Another banking crisis looms, warns a hedge fund manager who’s shorting some of Europe's largest financial institutions and believes the U.S. housing market still poses the greatest threat to the global financial recovery.
Noster Capital CEO Pedro Noronha says he thinks many people still don’t understand the extent of the problems facing many banks and are "complacent" about the risks the industry faces.
"Two months ago everybody was in a panic about the sovereign debt crisis, and now it's like everybody is going on holiday and everything is fine," Noronha told the U.K. Telegraph.
"The point of a stress test is that you stress something until it breaks,” Noronha said about the stress tests recently applied to European banks.
“These tests included a ridiculous definition of Tier 1 capital and allowed some banks with... 1.7 percent to show levels above 6 percent.”

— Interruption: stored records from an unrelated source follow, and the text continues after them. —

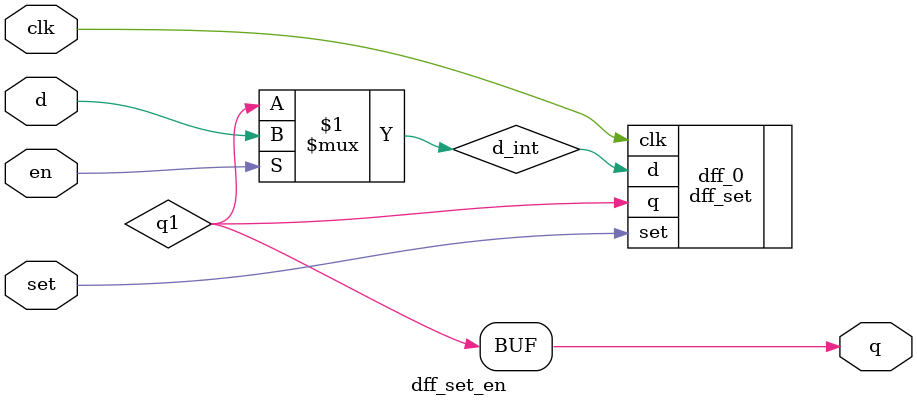
<source format=v>
module dff_set_en (q, d, en, clk, set);

  output q;
  input d;
  input en;
  input clk;
  input set;

  wire d_int, q1;

  assign d_int = en ? d : q1;
  assign q = q1;

  dff_set dff_0(.q(q1), .d(d_int), .clk(clk), .set(set));
  
endmodule

</source>
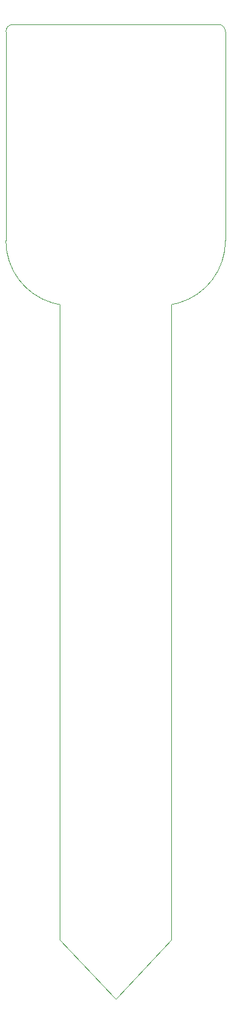
<source format=gbr>
%TF.GenerationSoftware,KiCad,Pcbnew,7.0.8*%
%TF.CreationDate,2024-02-12T20:34:51+01:00*%
%TF.ProjectId,tiny-plant-sensor,74696e79-2d70-46c6-916e-742d73656e73,rev?*%
%TF.SameCoordinates,Original*%
%TF.FileFunction,Profile,NP*%
%FSLAX46Y46*%
G04 Gerber Fmt 4.6, Leading zero omitted, Abs format (unit mm)*
G04 Created by KiCad (PCBNEW 7.0.8) date 2024-02-12 20:34:51*
%MOMM*%
%LPD*%
G01*
G04 APERTURE LIST*
%TA.AperFunction,Profile*%
%ADD10C,0.100000*%
%TD*%
G04 APERTURE END LIST*
D10*
X100250000Y-169250000D02*
X100000000Y-169000000D01*
X114500000Y-34000000D02*
X86000000Y-34000000D01*
X92500000Y-161000000D02*
X100000000Y-169000000D01*
X91460504Y-72634286D02*
G75*
G03*
X92520409Y-72877545I2539596J8634586D01*
G01*
X85000000Y-35000000D02*
X85000000Y-64000000D01*
X100500000Y-169000000D02*
X108000000Y-161000000D01*
X100500000Y-169000000D02*
X100250000Y-169250000D01*
X85000000Y-64000000D02*
G75*
G03*
X91460503Y-72634290I9000000J0D01*
G01*
X92520409Y-72877545D02*
X92500000Y-161000000D01*
X115500000Y-64000000D02*
X115500000Y-35000000D01*
X108000000Y-161000000D02*
X107979591Y-72877545D01*
X109039497Y-72634290D02*
G75*
G03*
X115500000Y-64000000I-2539497J8634290D01*
G01*
X107979592Y-72877550D02*
G75*
G03*
X109039497Y-72634289I-1479592J8877350D01*
G01*
X86000000Y-34000000D02*
G75*
G03*
X85000000Y-35000000I0J-1000000D01*
G01*
X115500000Y-35000000D02*
G75*
G03*
X114500000Y-34000000I-1000000J0D01*
G01*
M02*

</source>
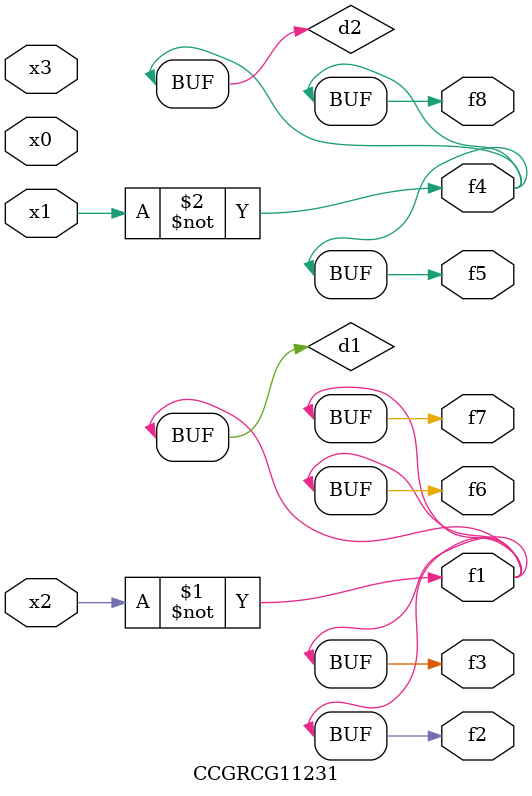
<source format=v>
module CCGRCG11231(
	input x0, x1, x2, x3,
	output f1, f2, f3, f4, f5, f6, f7, f8
);

	wire d1, d2;

	xnor (d1, x2);
	not (d2, x1);
	assign f1 = d1;
	assign f2 = d1;
	assign f3 = d1;
	assign f4 = d2;
	assign f5 = d2;
	assign f6 = d1;
	assign f7 = d1;
	assign f8 = d2;
endmodule

</source>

Noster is shorting Italy's Intesa Sanpaolo, which Noronha says is suffering from Italy’s slow recovery, and UBI, which faces significant dangers from exposure to Eastern Europe’s financial problems.
Still, Noronha says the biggest danger is still the U.S. housing market, which could easily provide additional financial shocks as there was the potential for a new shock as more Americans default on low-quality "Alt-A" and "Option ARM" mortgages coming up for refinancing.
Moody's Investors Service downgraded its ratings on $1.2 billion in securities backed by alternative-A mortgages because of the rapidly deteriorating performance of those loans, The Wall Street Journal reports.
The downgrades affect 69 tranches from 10 residential mortgage-backed securities transactions issued by Nomura Asset Acceptance Corp. Alternative Loan Trust.